**Die Aufgaben**
- 1) Wer hat laut dem Text über die NATO-Doktrin diese Doktrin aus der Taufe gehoben, und wann geschah das?
- 2) Fasse den Text über die NATO-Doktrin in zwei Sätzen zusammen.
- 3) Schreibe den Text über die NATO-Doktrin im Anschluss an seinen letzten Satz weiter.

Mit der NATO-Doktrin an der UN vorbei
 
Engagiert zieht Jürgen Rose in diesem Buch gegen reaktionäre Tendenzen in der Bundeswehr, interventionistische Ambitionen der Bundesregierung sowie Angriffskriege des Bündnisses zu Felde.

Diese Kriege können mit der von Clinton im Frühjahr 1999 aus der Taufe gehobenen NATO-Doktrin an der UN vorbei geführt werden. Unter dem Mantel "Humanitärer Intervention" kann nun der Zugang zu Rohstoffen gesichert werden. Sollten die Ziele ausnahmsweise humanitär sein, so weist Rose darauf hin, dass es die Mittel mitnichten sind. Humanitäre Kriege gibt es nicht.

**Datenabschnitt**

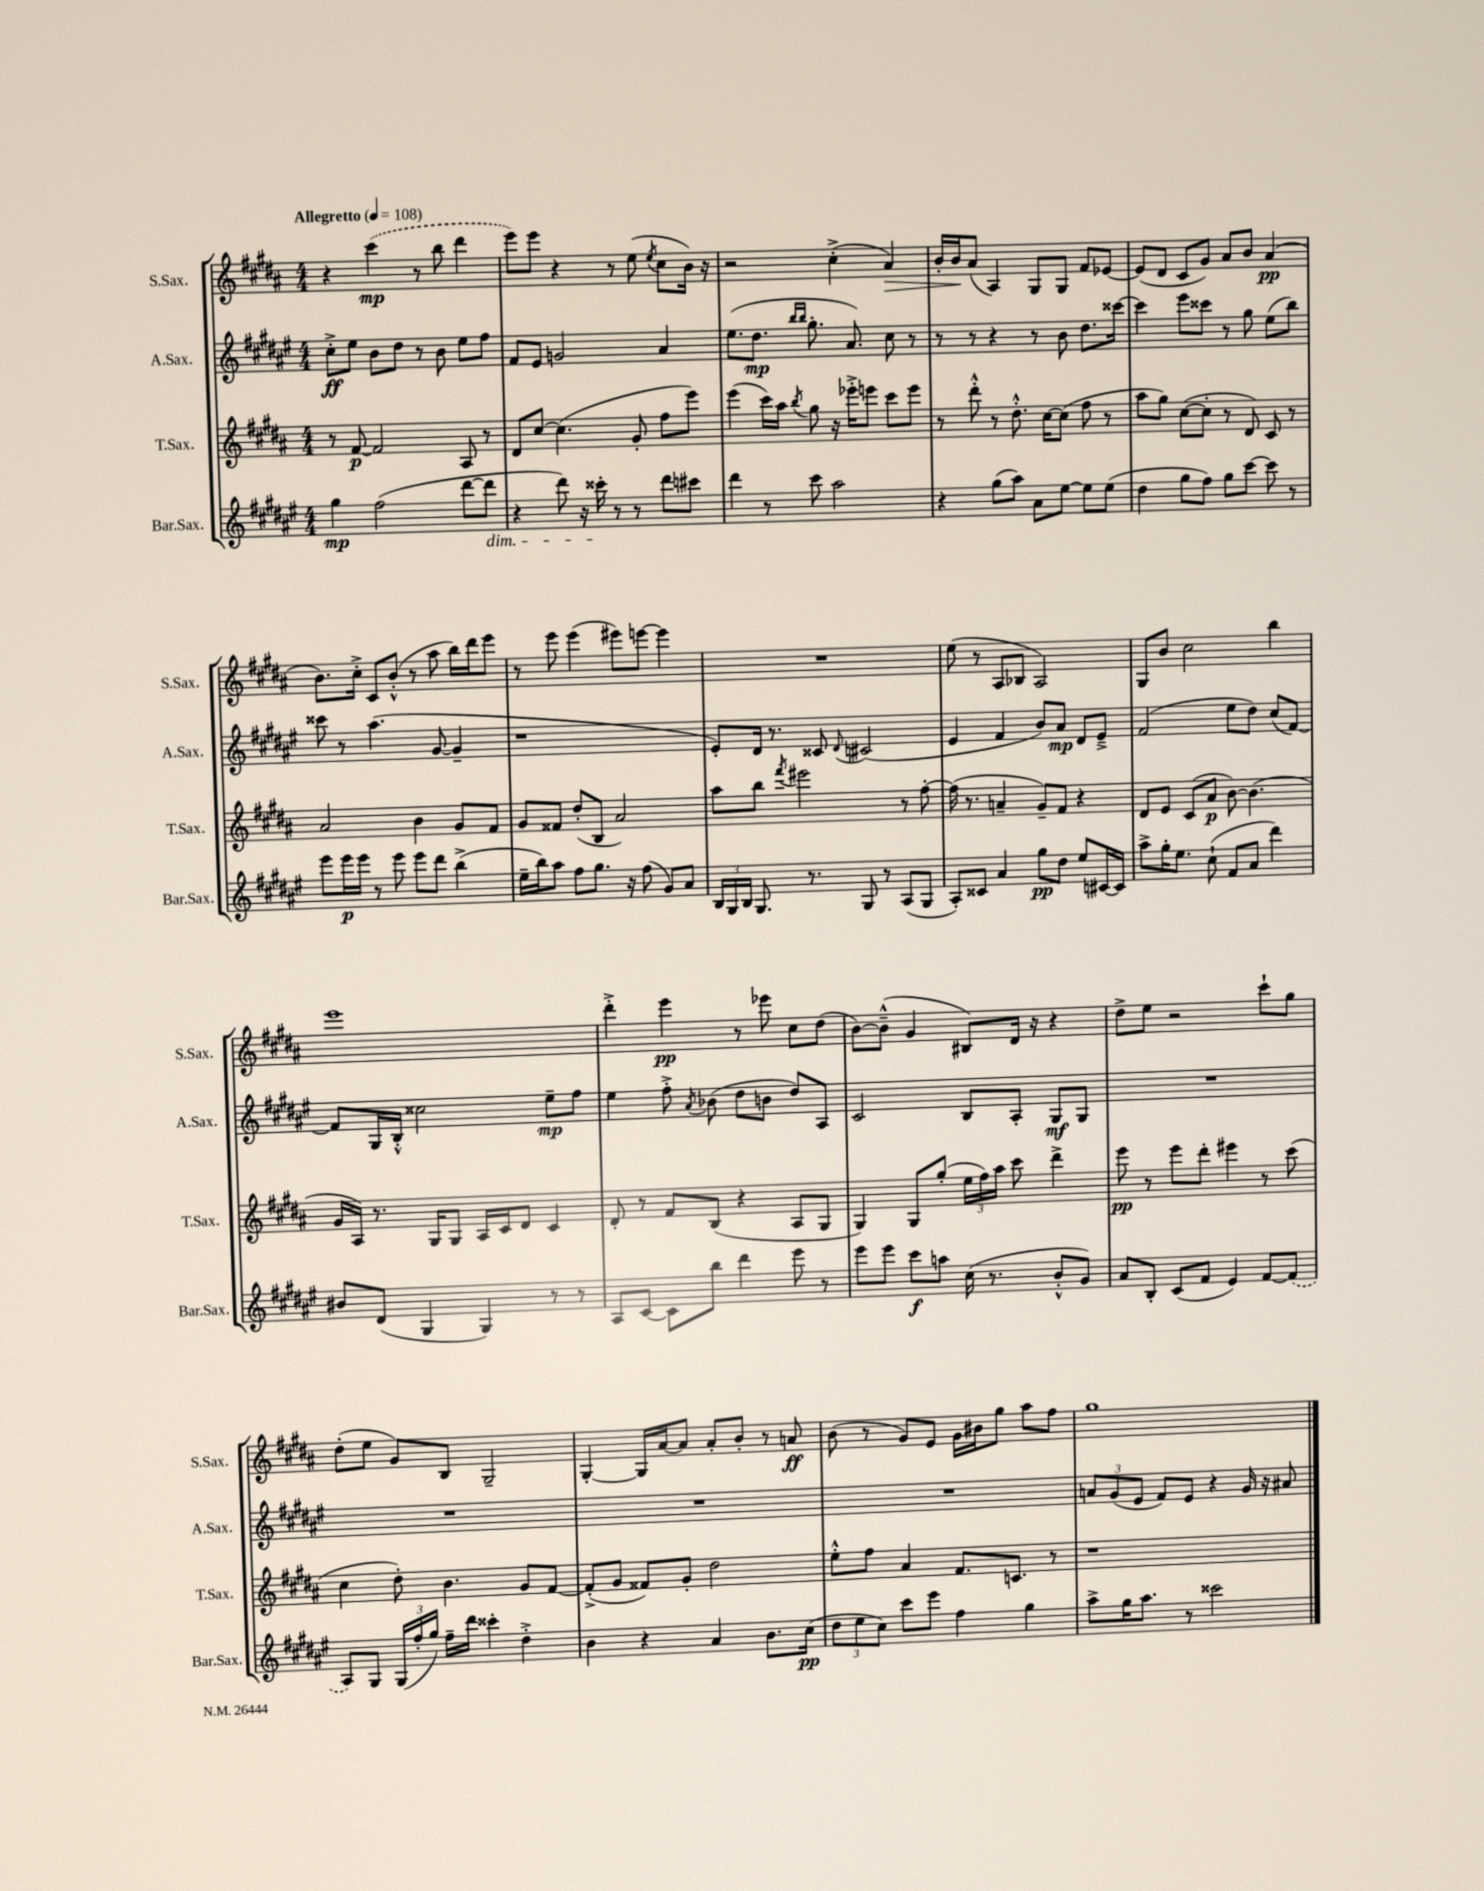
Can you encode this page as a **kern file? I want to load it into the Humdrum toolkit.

**Ergebnisse im Einzelnen**
- 1) Clinton hat die NATO-Doktrin im Frühjahr 1999 aus der Taufe gehoben.

- 2) Jürgen Rose wendet sich in seinem Buch gegen reaktionäre Tendenzen in der Bundeswehr, interventionistische Ambitionen der Bundesregierung und Angriffskriege des Bündnisses, die dank der 1999 von Clinton geschaffenen NATO-Doktrin an der UN vorbei geführt werden können. Unter dem Mantel „Humanitärer Intervention“ lässt sich so der Zugang zu Rohstoffen sichern, und selbst wenn die Ziele humanitär sind, sind es laut Rose die Mittel nicht, weshalb es humanitäre Kriege nicht gibt.

- 3)
"Migrationsbewegungen" reichen als Interventionsgrund ebenfalls aus. Und dieser Grund wird – wie im Falle des Kosovo-Krieges – mit Kriegsbeginn gleich selbst geliefert. Letztendlich darf die Armee zur "Ressourcensicherung" als "Systemadministrator der Globalisierung auftreten". Diese Hütchenspielerei weist Rose scharf zurück. Er legt das Grundgesetz so aus, dass militärische Interventionen im Widerspruch zum Verfassungsauftrag stehen. Dieser bindet nationales Recht streng an das Völkerrecht. Interventionen aber werden zunehmend zur Praxis von starken NATO-Staaten – und bald wohl auch der EU. Ohne Auftrag der UN präsentieren sie sich dann als "internationale Gemeinschaft" oder "Koalition der Willigen".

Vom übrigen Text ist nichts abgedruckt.